A resposta a ambos os procedimentos foi exuberante, mas não alterou o nível de consciência do paciente. Nova poção vomitória e outra lavagem intestinal foram prescritas. O cabelo de Sua Majestade precisou ser cortado para a aplicação tópica de emplastros de cânfora e de cantarse, um poderoso irritante das vias urinárias de absorção cutânea.

Para a alegria dos sábios que o atendiam, Charles II acordou ao cair da tarde. Recebeu, imediatamente, doses generosas do vomitório e uma lavagem dupla, “para manter o fluxo dos humores indesejáveis”.

Pela manhã, o estado do rei se agravou. Foi sangrado mais duas vezes, tomou um chá preparado com “pó de crânio de um homem inocente”, uma poção purgativa, outra lavagem e doses maciças de quinino. Piorou.

Nos dias que se seguiram, os médicos se revezaram à cabeceira do rei. Repetidas sangrias, lavagens e vomitórios sucediam-se diariamente. Quando o pobre homem não conseguia engolir, as poções eram forçadas goela abaixo. Fizeram de tudo! Deram-lhe até um chá contendo “extratos de todas as ervas e animais do reino”. Em vão. Sua Alteza não respondia.
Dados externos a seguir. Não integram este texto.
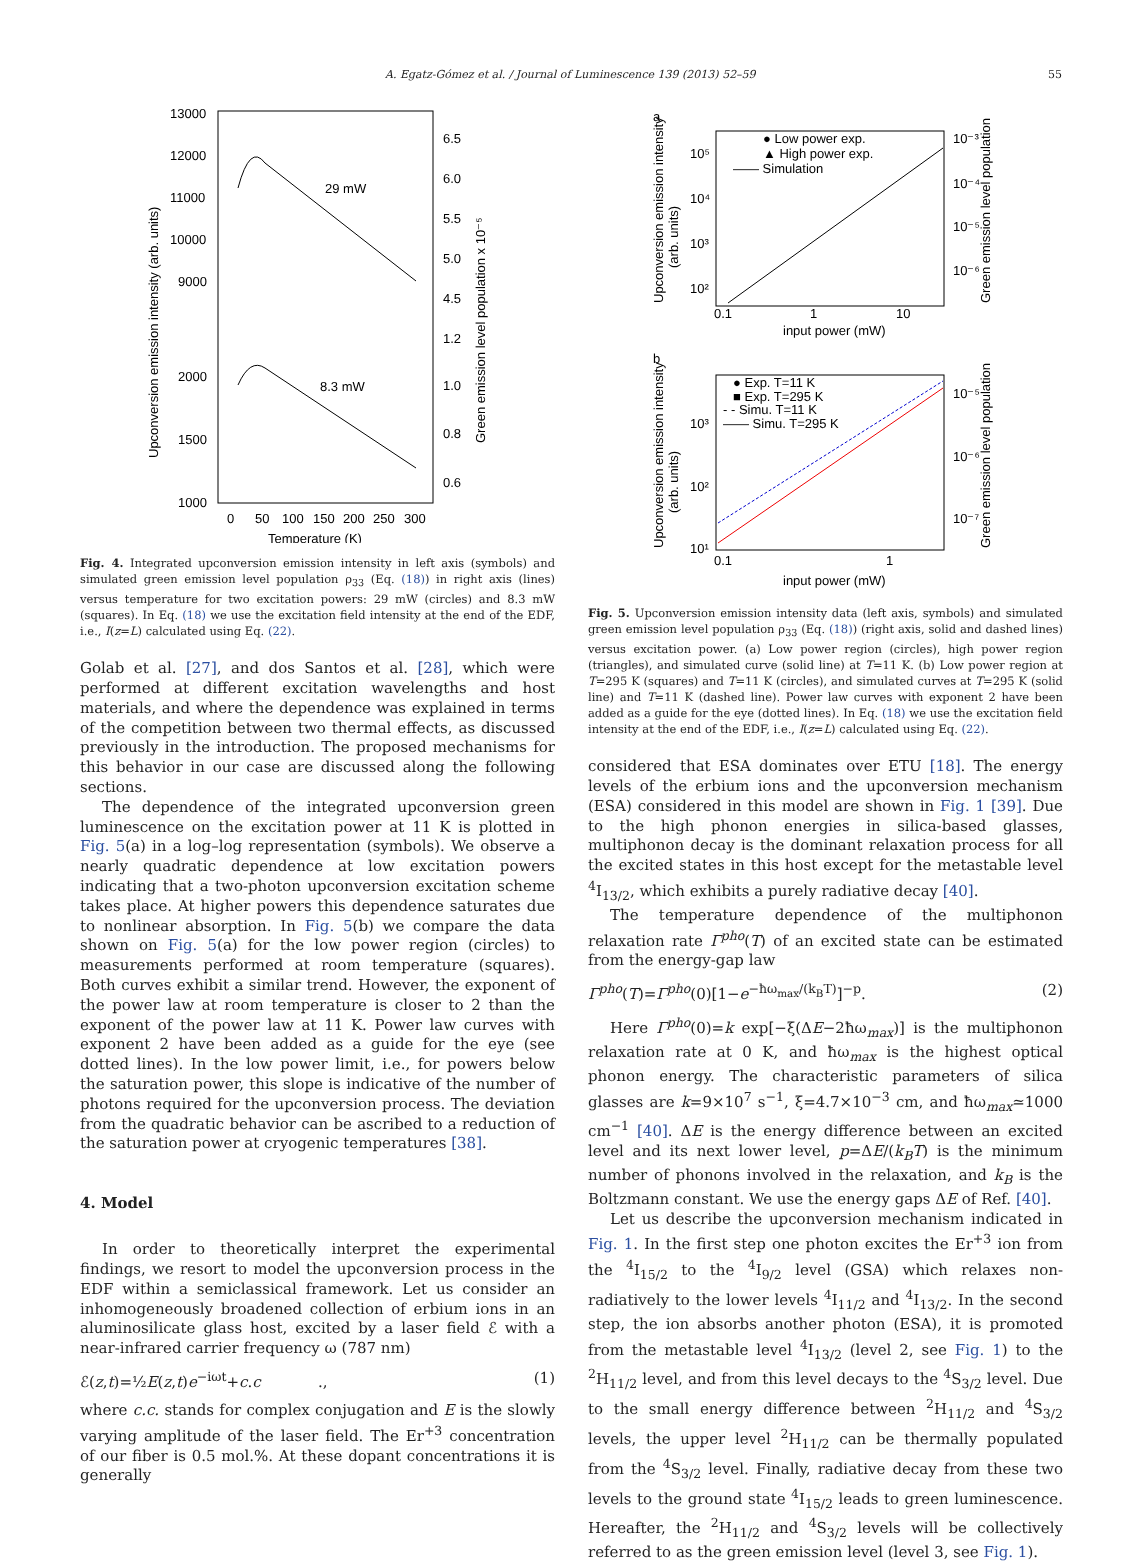A. Egatz-Gómez et al. / Journal of Luminescence 139 (2013) 52–59 55
13000
12000
11000
10000
9000
2000
1500
1000
6.5
6.0
5.5
5.0
4.5
1.2
1.0
0.8
0.6
0
50
100
150
200
250
300
Temperature (K)
29 mW
8.3 mW
Upconversion emission intensity (arb. units)
Green emission level population x 10⁻⁵
Fig. 4. Integrated upconversion emission intensity in left axis (symbols) and simulated green emission level population ρ<sub>33</sub> (Eq. (18)) in right axis (lines) versus temperature for two excitation powers: 29 mW (circles) and 8.3 mW (squares). In Eq. (18) we use the excitation field intensity at the end of the EDF, i.e., I(z=L) calculated using Eq. (22).
Golab et al. [27], and dos Santos et al. [28], which were performed at different excitation wavelengths and host materials, and where the dependence was explained in terms of the competition between two thermal effects, as discussed previously in the introduction. The proposed mechanisms for this behavior in our case are discussed along the following sections.
The dependence of the integrated upconversion green luminescence on the excitation power at 11 K is plotted in Fig. 5(a) in a log–log representation (symbols). We observe a nearly quadratic dependence at low excitation powers indicating that a two-photon upconversion excitation scheme takes place. At higher powers this dependence saturates due to nonlinear absorption. In Fig. 5(b) we compare the data shown on Fig. 5(a) for the low power region (circles) to measurements performed at room temperature (squares). Both curves exhibit a similar trend. However, the exponent of the power law at room temperature is closer to 2 than the exponent of the power law at 11 K. Power law curves with exponent 2 have been added as a guide for the eye (see dotted lines). In the low power limit, i.e., for powers below the saturation power, this slope is indicative of the number of photons required for the upconversion process. The deviation from the quadratic behavior can be ascribed to a reduction of the saturation power at cryogenic temperatures [38].
4. Model
In order to theoretically interpret the experimental findings, we resort to model the upconversion process in the EDF within a semiclassical framework. Let us consider an inhomogeneously broadened collection of erbium ions in an aluminosilicate glass host, excited by a laser field ℰ with a near-infrared carrier frequency ω (787 nm)
ℰ(z,t)=½E(z,t)e<sup>−iωt</sup>+c.c ., (1)
where c.c. stands for complex conjugation and E is the slowly varying amplitude of the laser field. The Er<sup>+3</sup> concentration of our fiber is 0.5 mol.%. At these dopant concentrations it is generally
a
10⁵
10⁴
10³
10²
0.1
1
10
input power (mW)
10⁻³
10⁻⁴
10⁻⁵
10⁻⁶
● Low power exp.
▲ High power exp.
—— Simulation
Upconversion emission intensity
(arb. units)
Green emission level population
b
10³
10²
10¹
0.1
1
input power (mW)
10⁻⁵
10⁻⁶
10⁻⁷
● Exp. T=11 K
■ Exp. T=295 K
- - Simu. T=11 K
—— Simu. T=295 K
Upconversion emission intensity
(arb. units)
Green emission level population
Fig. 5. Upconversion emission intensity data (left axis, symbols) and simulated green emission level population ρ<sub>33</sub> (Eq. (18)) (right axis, solid and dashed lines) versus excitation power. (a) Low power region (circles), high power region (triangles), and simulated curve (solid line) at T=11 K. (b) Low power region at T=295 K (squares) and T=11 K (circles), and simulated curves at T=295 K (solid line) and T=11 K (dashed line). Power law curves with exponent 2 have been added as a guide for the eye (dotted lines). In Eq. (18) we use the excitation field intensity at the end of the EDF, i.e., I(z=L) calculated using Eq. (22).
considered that ESA dominates over ETU [18]. The energy levels of the erbium ions and the upconversion mechanism (ESA) considered in this model are shown in Fig. 1 [39]. Due to the high phonon energies in silica-based glasses, multiphonon decay is the dominant relaxation process for all the excited states in this host except for the metastable level <sup>4</sup>I<sub>13/2</sub>, which exhibits a purely radiative decay [40].
The temperature dependence of the multiphonon relaxation rate Γ<sup>pho</sup>(T) of an excited state can be estimated from the energy-gap law
Γ<sup>pho</sup>(T)=Γ<sup>pho</sup>(0)[1−e<sup>−ħω<sub>max</sub>/(k<sub>B</sub>T)</sup>]<sup>−p</sup>. (2)
Here Γ<sup>pho</sup>(0)=k exp[−ξ(ΔE−2ħω<sub>max</sub>)] is the multiphonon relaxation rate at 0 K, and ħω<sub>max</sub> is the highest optical phonon energy. The characteristic parameters of silica glasses are k=9×10<sup>7</sup> s<sup>−1</sup>, ξ=4.7×10<sup>−3</sup> cm, and ħω<sub>max</sub>≃1000 cm<sup>−1</sup> [40]. ΔE is the energy difference between an excited level and its next lower level, p=ΔE/(k<sub>B</sub>T) is the minimum number of phonons involved in the relaxation, and k<sub>B</sub> is the Boltzmann constant. We use the energy gaps ΔE of Ref. [40].
Let us describe the upconversion mechanism indicated in Fig. 1. In the first step one photon excites the Er<sup>+3</sup> ion from the <sup>4</sup>I<sub>15/2</sub> to the <sup>4</sup>I<sub>9/2</sub> level (GSA) which relaxes non-radiatively to the lower levels <sup>4</sup>I<sub>11/2</sub> and <sup>4</sup>I<sub>13/2</sub>. In the second step, the ion absorbs another photon (ESA), it is promoted from the metastable level <sup>4</sup>I<sub>13/2</sub> (level 2, see Fig. 1) to the <sup>2</sup>H<sub>11/2</sub> level, and from this level decays to the <sup>4</sup>S<sub>3/2</sub> level. Due to the small energy difference between <sup>2</sup>H<sub>11/2</sub> and <sup>4</sup>S<sub>3/2</sub> levels, the upper level <sup>2</sup>H<sub>11/2</sub> can be thermally populated from the <sup>4</sup>S<sub>3/2</sub> level. Finally, radiative decay from these two levels to the ground state <sup>4</sup>I<sub>15/2</sub> leads to green luminescence. Hereafter, the <sup>2</sup>H<sub>11/2</sub> and <sup>4</sup>S<sub>3/2</sub> levels will be collectively referred to as the green emission level (level 3, see Fig. 1).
Desanimado, mas sem perder o agudo senso de observação clínica que lhe trouxe fama e fortuna, o Dr. C. Scarburgh anotou em seu diário: “Depois de uma noite desafortunada, o corpo de Sua Serena Majestade jazia inerte, suas forças pareciam exauridas a um ponto tal que todos perdemos a esperança”.

Tinha razão. Depois de uma semana de tratamento intensivo, desidratado, pálido como cera, Sua Serena Majestade teve o privilégio de descansar em paz, deixando vago o trono da Inglaterra.